Jonathan Livingston Seagull by Richard Bach

BOOK REVIEW:

How many times have you looked at your bookshelves and drifted past well-read books covered in dust without much hope of being reread?

It was by chance that my finger brushed upon this long ago favourite and as Christmas approaches this is the type of feel-good novel for that most magical time.

Jonathon Livingston Seagull is an allegorical fable novella written by author Richard Bach and illustrated by Russell Munson.

This book was recommended to me by friends in college, so memories are tinted with that youthful exuberance that we all feel when we realise we are becoming who we will be.

Jonathan Livingston Seagull is a book about the dreams, hopes, a search for freedom, perseverance, confidence, a sense of achievement, ambition, humility and respect of one young seagull.

His parents and flock do not understand him; although he respects his parents and elders he never wavers in his personal goals.

Soar with thoughts of wind and wonder as you see the sea and sky and people shrink to small dots; this is a book that can change your life – read it twice.

Bach said the book came to him as “a visionesque spooky thing”.

He stopped after he wrote 10 pages and didn’t pick it up again for a few years.

The book was rejected by several publishers before Eleanor Friede at Macmillan said: “I think it has a chance of growing into a long-lasting standard book for readers of all ages”.

She convinced Macmillan to buy it.

Book sellers didn’t know how to classify it.

Nature, religion, photography, children’s books?

The advice they received was “put it next to the cash register”.

Jonathan is a seagull like any other but with one difference; the other gulls fly for food – he loves to fly so that he can explore, overcome his limitations, learn new skills and have the freedom to be himself.

Here are 10 self-realisation lessons we can learn from Jonathan Livingston Seagull.

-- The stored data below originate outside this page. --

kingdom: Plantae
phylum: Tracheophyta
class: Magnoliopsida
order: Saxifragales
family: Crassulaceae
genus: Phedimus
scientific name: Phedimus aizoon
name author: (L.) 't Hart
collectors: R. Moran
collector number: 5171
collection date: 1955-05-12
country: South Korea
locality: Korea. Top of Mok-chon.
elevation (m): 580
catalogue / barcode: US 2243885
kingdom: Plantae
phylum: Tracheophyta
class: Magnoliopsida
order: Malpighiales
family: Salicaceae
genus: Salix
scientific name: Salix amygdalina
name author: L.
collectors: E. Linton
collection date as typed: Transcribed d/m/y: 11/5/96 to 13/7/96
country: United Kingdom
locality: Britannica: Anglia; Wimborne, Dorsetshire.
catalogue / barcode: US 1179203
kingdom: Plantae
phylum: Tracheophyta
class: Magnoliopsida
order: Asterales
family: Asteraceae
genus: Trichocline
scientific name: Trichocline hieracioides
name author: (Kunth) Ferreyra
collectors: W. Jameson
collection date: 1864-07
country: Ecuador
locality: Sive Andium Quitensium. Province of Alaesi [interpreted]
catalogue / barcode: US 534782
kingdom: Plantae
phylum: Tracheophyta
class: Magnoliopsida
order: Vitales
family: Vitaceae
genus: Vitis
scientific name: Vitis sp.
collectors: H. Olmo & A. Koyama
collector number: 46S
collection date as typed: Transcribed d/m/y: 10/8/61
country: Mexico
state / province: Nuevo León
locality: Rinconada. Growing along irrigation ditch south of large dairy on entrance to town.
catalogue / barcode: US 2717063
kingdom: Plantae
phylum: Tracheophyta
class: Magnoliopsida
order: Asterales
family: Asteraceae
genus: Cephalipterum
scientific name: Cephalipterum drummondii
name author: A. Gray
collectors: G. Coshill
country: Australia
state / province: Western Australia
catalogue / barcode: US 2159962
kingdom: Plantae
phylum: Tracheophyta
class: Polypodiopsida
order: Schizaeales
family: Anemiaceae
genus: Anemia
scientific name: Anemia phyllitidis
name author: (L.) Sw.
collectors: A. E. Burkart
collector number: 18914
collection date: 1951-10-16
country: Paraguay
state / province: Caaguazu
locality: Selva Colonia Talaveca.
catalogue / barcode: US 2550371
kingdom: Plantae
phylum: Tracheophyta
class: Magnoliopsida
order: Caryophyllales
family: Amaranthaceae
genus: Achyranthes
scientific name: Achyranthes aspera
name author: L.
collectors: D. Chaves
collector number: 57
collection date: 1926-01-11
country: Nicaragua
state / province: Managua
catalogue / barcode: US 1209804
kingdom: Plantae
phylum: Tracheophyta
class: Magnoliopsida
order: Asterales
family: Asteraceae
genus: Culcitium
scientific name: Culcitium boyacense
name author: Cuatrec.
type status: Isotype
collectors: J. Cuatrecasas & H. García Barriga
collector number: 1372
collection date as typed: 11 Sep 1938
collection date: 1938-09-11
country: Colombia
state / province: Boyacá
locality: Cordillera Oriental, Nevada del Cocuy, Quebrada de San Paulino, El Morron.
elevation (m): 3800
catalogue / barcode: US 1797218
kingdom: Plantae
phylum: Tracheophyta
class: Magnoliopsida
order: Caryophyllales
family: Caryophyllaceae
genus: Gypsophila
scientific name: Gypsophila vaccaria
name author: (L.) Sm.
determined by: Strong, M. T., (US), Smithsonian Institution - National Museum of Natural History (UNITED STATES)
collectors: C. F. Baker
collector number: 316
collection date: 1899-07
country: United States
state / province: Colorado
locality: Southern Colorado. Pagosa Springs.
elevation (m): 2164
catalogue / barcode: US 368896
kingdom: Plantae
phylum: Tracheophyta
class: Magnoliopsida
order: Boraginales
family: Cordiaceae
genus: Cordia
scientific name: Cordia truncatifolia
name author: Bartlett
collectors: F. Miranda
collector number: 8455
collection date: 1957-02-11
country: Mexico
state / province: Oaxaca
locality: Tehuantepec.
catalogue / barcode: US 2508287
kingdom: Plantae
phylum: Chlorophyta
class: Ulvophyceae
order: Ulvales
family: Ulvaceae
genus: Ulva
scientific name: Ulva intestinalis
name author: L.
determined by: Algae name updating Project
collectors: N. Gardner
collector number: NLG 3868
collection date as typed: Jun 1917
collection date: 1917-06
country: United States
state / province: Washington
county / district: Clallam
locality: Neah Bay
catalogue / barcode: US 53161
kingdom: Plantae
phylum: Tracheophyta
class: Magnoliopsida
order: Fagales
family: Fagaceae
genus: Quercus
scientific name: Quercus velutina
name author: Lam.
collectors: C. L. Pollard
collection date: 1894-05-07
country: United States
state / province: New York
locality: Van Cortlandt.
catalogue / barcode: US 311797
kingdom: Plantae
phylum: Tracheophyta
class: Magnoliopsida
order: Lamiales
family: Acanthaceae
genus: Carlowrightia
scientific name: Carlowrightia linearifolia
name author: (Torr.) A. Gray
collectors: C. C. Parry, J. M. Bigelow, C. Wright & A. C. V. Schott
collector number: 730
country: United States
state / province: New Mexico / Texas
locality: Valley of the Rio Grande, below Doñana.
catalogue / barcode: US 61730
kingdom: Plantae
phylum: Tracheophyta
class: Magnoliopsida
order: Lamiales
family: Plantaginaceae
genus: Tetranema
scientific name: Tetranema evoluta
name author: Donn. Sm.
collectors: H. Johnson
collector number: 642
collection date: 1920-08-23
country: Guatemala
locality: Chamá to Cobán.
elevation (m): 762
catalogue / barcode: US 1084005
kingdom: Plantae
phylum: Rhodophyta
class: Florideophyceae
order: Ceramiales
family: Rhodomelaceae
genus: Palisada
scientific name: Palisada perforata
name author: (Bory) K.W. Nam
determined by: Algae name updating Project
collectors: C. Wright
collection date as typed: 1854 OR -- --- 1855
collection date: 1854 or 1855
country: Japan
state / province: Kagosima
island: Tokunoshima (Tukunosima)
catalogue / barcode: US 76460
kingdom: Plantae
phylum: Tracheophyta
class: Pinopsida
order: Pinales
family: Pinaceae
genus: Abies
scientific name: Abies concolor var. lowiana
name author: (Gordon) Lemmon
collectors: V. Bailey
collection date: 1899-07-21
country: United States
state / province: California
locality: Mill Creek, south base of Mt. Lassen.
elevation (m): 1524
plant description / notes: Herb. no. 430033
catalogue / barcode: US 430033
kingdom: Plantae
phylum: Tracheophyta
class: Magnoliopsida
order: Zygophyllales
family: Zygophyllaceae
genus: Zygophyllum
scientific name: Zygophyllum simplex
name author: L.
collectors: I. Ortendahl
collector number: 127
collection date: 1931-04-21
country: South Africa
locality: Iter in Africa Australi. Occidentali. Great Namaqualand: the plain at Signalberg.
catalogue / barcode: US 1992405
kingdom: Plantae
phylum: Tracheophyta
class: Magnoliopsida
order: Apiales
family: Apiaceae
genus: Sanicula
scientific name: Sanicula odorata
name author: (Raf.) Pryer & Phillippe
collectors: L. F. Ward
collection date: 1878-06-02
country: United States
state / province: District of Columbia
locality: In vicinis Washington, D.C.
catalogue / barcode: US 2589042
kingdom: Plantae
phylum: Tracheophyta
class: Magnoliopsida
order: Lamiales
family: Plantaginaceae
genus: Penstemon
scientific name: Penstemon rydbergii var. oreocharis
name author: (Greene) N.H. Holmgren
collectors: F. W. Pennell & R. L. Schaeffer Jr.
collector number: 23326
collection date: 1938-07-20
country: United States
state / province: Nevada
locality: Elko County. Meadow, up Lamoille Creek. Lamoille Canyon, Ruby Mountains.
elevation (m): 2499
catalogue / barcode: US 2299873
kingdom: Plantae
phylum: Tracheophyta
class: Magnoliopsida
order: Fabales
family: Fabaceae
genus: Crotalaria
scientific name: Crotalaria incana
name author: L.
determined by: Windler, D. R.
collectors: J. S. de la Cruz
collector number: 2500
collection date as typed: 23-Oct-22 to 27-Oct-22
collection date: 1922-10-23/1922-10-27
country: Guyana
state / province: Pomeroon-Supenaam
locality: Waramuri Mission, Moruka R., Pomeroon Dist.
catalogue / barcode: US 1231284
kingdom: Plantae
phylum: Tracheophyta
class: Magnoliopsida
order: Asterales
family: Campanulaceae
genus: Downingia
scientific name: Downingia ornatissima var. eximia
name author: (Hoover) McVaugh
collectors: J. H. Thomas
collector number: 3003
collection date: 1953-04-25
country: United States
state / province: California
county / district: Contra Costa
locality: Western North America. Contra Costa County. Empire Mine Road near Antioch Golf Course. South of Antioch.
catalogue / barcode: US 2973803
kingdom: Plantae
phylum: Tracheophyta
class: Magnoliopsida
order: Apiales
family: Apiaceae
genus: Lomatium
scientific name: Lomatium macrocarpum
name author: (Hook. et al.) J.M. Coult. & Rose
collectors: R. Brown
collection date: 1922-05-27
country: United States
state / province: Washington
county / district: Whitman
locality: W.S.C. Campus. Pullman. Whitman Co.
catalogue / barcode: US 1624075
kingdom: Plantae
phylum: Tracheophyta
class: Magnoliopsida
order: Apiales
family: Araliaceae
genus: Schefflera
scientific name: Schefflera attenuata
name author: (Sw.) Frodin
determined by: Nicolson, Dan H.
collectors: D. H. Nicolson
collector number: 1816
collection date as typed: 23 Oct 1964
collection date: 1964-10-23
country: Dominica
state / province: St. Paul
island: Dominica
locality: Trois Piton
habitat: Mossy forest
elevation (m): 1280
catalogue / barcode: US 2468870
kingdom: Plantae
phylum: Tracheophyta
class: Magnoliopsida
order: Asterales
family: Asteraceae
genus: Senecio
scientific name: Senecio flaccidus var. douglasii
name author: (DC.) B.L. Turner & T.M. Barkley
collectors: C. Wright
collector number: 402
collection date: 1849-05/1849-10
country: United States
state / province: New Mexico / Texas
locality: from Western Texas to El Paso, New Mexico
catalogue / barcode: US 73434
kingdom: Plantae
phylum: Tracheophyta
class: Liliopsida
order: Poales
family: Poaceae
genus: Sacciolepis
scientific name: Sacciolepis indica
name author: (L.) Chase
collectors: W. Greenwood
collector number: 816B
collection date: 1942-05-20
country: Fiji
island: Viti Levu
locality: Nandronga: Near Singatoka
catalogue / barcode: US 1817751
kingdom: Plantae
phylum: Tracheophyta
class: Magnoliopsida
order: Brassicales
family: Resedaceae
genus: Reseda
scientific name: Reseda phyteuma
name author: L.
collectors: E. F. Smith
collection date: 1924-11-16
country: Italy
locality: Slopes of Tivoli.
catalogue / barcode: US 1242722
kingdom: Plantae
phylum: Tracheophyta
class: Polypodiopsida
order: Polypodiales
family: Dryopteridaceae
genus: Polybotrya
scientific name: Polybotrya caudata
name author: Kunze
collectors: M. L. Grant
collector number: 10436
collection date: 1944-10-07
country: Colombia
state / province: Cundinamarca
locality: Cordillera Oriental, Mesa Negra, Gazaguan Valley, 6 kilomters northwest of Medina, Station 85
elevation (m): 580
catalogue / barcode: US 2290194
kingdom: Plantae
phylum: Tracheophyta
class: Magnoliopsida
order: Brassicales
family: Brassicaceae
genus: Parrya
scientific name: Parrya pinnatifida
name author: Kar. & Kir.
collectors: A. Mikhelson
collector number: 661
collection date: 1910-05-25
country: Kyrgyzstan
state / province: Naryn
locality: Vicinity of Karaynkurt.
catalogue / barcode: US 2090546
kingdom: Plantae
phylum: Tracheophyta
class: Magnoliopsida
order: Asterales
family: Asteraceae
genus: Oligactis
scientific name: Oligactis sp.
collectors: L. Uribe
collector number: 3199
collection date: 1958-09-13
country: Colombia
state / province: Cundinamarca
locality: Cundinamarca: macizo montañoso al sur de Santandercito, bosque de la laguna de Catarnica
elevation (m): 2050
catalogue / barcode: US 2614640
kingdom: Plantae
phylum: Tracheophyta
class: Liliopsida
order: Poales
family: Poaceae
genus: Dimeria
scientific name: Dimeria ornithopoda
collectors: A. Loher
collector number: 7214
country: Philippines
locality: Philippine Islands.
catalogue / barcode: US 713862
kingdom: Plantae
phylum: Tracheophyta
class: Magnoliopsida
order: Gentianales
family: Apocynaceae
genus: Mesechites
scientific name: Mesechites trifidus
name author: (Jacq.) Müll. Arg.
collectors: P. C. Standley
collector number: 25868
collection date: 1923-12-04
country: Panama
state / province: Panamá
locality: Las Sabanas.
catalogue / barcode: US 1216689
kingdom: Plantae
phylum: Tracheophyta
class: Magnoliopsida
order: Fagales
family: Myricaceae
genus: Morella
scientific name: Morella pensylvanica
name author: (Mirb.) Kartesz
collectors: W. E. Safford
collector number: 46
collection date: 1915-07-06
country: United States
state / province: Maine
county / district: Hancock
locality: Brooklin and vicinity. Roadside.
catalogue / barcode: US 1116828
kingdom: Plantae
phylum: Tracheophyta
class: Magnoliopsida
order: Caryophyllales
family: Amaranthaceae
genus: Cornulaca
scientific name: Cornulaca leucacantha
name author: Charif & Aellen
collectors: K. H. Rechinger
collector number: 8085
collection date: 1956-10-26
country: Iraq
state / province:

  • 1. Don’t believe what your eyes are telling you; look with your understanding.
  • 2. Most gulls don’t bother to learn more than the simplest facts; for this gull it was not eating that mattered, but flight.
  • 3. We can lift ourselves out of ignorance, we can find ourselves as creatures of excellence, intelligence, and skill.
  • 4. Do you have any idea how many lives we must have gone through before we even got the first idea that there is more to life than eating, or fighting or power in the flock?
  • 5. We choose our next world through what we learn in this one.
  • 6. You’ve got to understand that a seagull is an unlimited idea of freedom, an image, and your whole body, from wingtip to wingtip, is nothing more than your thought itself.
  • 7. You have the freedom to be yourself, your true self, here and now, and nothing can stand in your way.
  • 8. See the real gull – the good in everyone – and help them see it in themselves.
  • 9. His one sorrow was not solitude; it was that other gulls refused to believe the glory of flight that awaited them.
  • 10. Jonathan Seagull discovered that boredom and fear and anger are the reasons that a gull’s life is so short.